▸ Activity
In your copy, leave out all pictures and reproduce every entry exactly.

··· Records to use ···

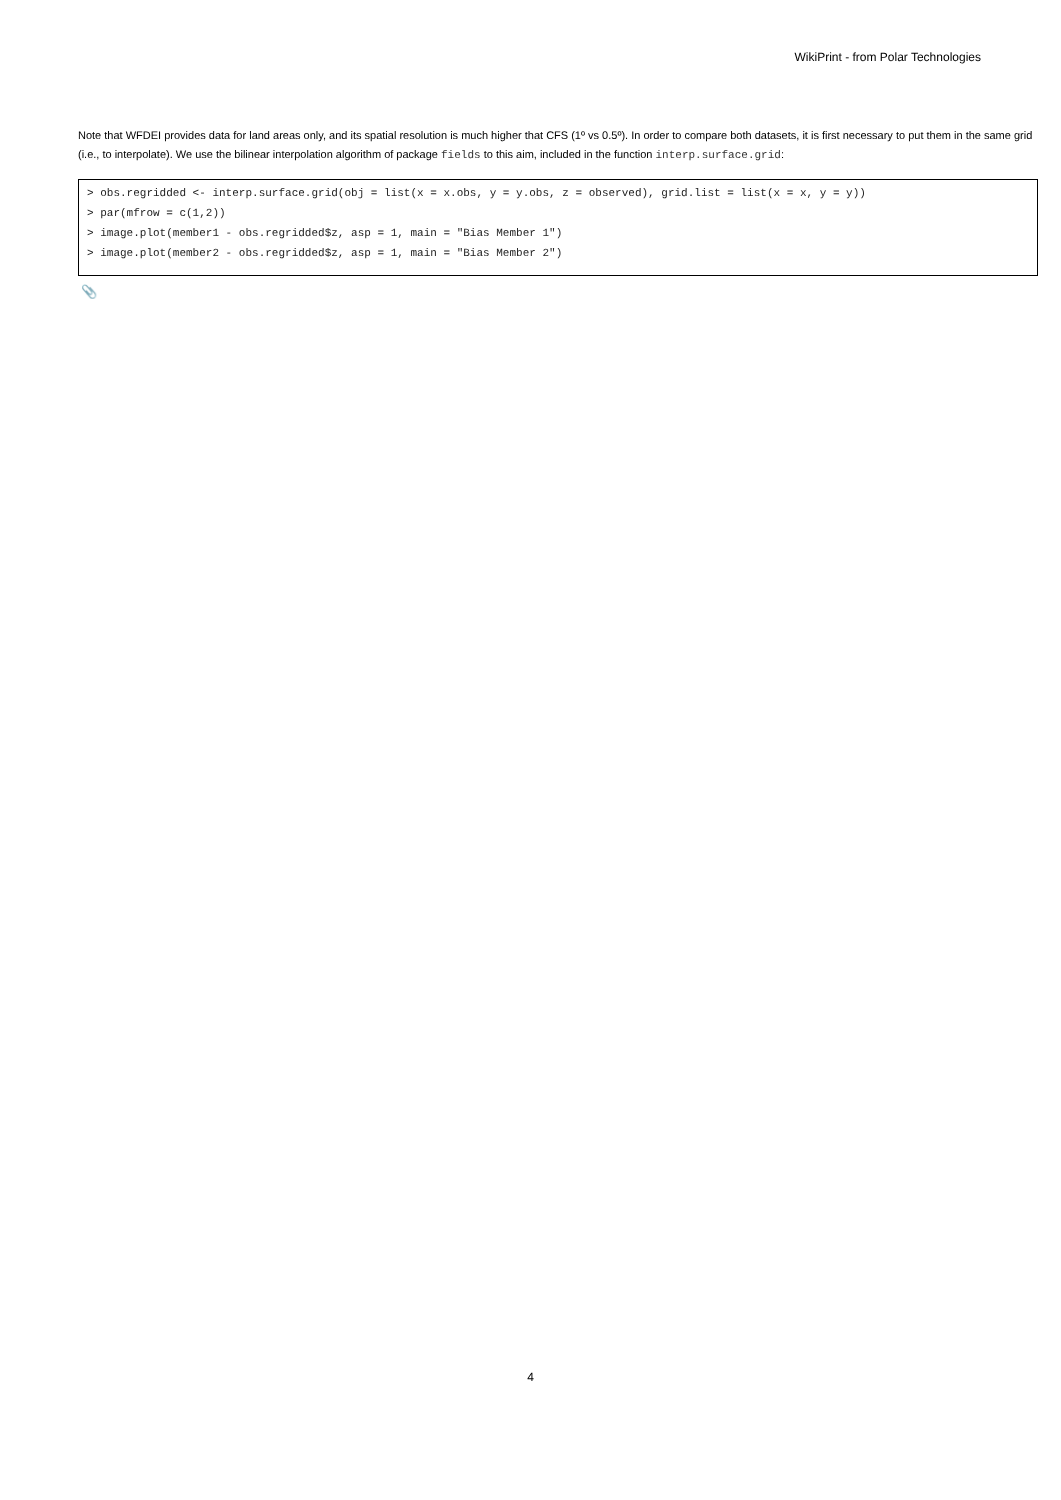WikiPrint - from Polar Technologies
Note that WFDEI provides data for land areas only, and its spatial resolution is much higher that CFS (1º vs 0.5º). In order to compare both datasets, it is first necessary to put them in the same grid (i.e., to interpolate). We use the bilinear interpolation algorithm of package fields to this aim, included in the function interp.surface.grid:
> obs.regridded <- interp.surface.grid(obj = list(x = x.obs, y = y.obs, z = observed), grid.list = list(x = x, y = y))
> par(mfrow = c(1,2))
> image.plot(member1 - obs.regridded$z, asp = 1, main = "Bias Member 1")
> image.plot(member2 - obs.regridded$z, asp = 1, main = "Bias Member 2")
📎
4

···

▸ Answer to this exercise
WikiPrint - from Polar Technologies
Note that WFDEI provides data for land areas only, and its spatial resolution is much higher that CFS (1º vs 0.5º). In order to compare both datasets, it is first necessary to put them in the same grid (i.e., to interpolate). We use the bilinear interpolation algorithm of package fields to this aim, included in the function interp.surface.grid:
> obs.regridded <- interp.surface.grid(obj = list(x = x.obs, y = y.obs, z = observed), grid.list = list(x = x, y = y))
> par(mfrow = c(1,2))
> image.plot(member1 - obs.regridded$z, asp = 1, main = "Bias Member 1")
> image.plot(member2 - obs.regridded$z, asp = 1, main = "Bias Member 2")
📎
4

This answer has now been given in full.